3. Ensaio sobre o louco por cogumelos – Peter Handke
Logo de início, Peter Handke anuncia o tom: “Está ficando sério de novo!”, diz o protagonista, alter-ego bem pouco dissimulado e crítico mordaz do próprio escritor. Nesse jogo de duplo espelho em que o ensejo é saber o quanto há da persona Handke em cada trecho, fato é que temos aqui o último — embora com o Prêmio Nobel de 2019 nunca se sabe ao certo — ensaio autorretratado da série de cinco.
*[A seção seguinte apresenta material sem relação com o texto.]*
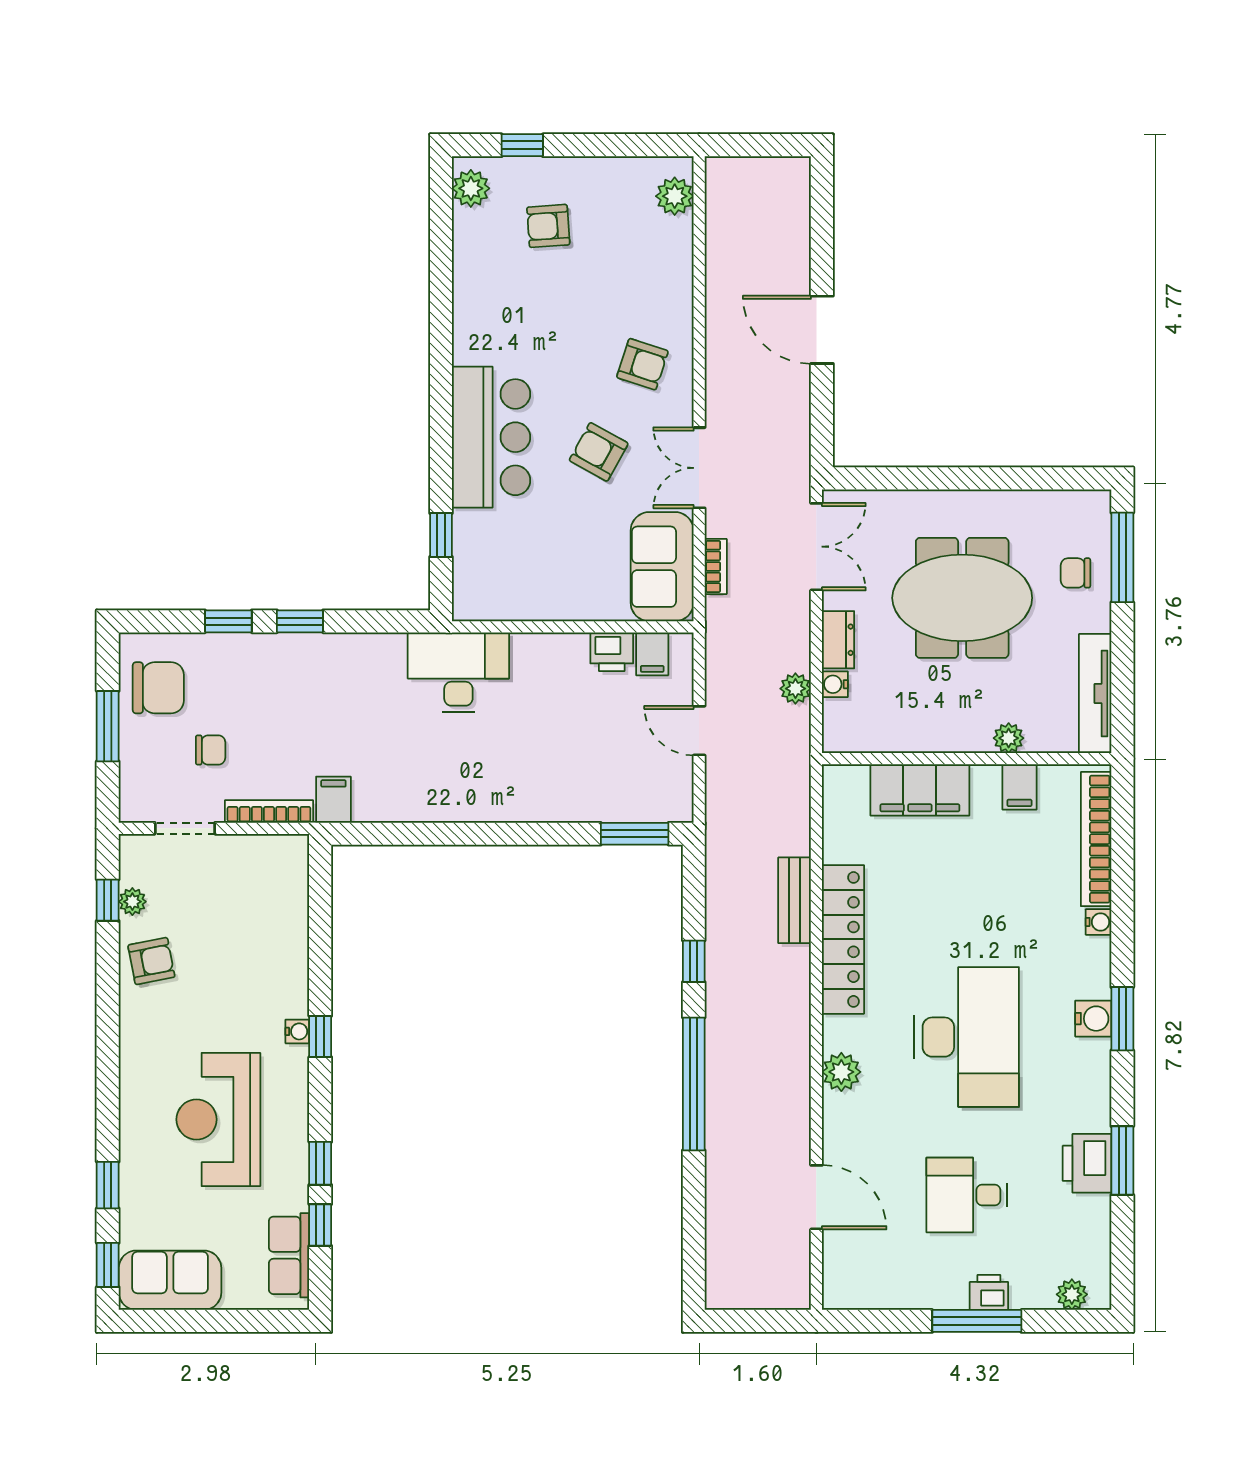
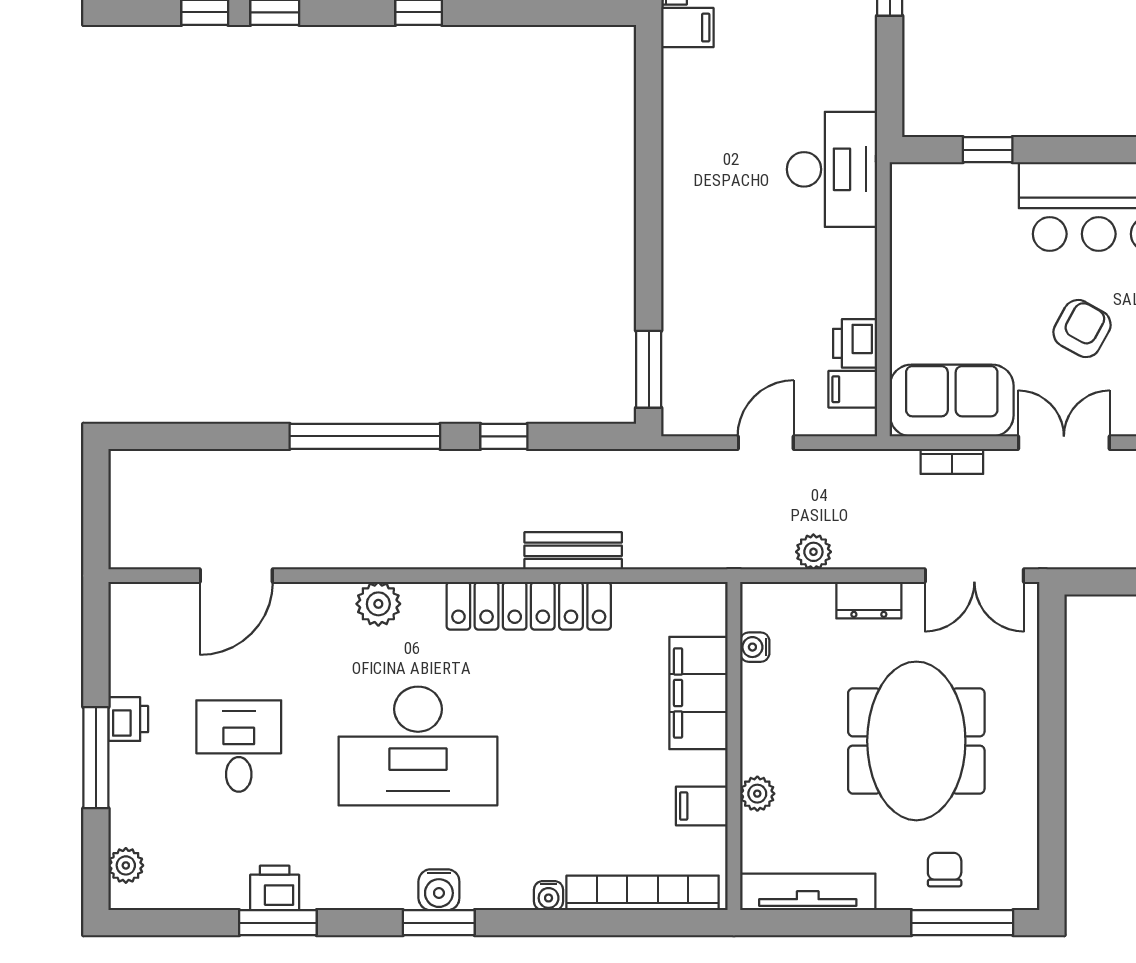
water cooler: (835, 684) -> (755, 647), moved, turned -90
printer: (1087, 1163) -> (275, 888), width x0.73, depth x0.81
printer: (989, 1292) -> (128, 719), moved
O confronto com a escrita percorre e traspassa a série e chega aqui a bom porto, não sem sua carga de ironia e sarcasmo, finamente moldada pelos anos. Handke parodia a si mesmo, faz circunvoluções em torno do escrever e do não conseguir escrever (tão importante quanto), camuflando-se sob as abas de efêmeros cogumelos brotando (como a escrita?) em florestas encantadas. Brotam selvagens e resistentes, contra ventos e intempéries — a metáfora com a escrita nunca é fortuita. Fato é que Handke ou seu irrequieto farejador dos bosques encara todas as dificuldades de mundo em cumprir a meta de escrever um compêndio micológico. O todo em meio a considerações múltiplas, por vezes saborosamente alucinógenas, em que o alterno handkeano cai em reflexão precisa e condoída sobre o que vem a ser a criação literária, e nisso o romancista, dramaturgo, ensaísta e roteirista austríaco é mestre inconteste. E por falar em devaneio, que tal termos aqui um advogado de tribunal internacional (de Haia?) no papel de sábio bufão colhendo seus preciosos fungos de terno e gravata? Em Handke, ao fim e ao cabo tudo tem sua razão e nada é gratuito.

Escrever um ensaio é ótimo para discorrer sobre o próprio ponto de vista acerca de assuntos importantes e para começar a escrever sem medo de errar ou ser julgado (afinal, você está ensaiando, certo?). Recomendo esse gênero literário para todos que precisam de inspiração e explorar novos caminhos!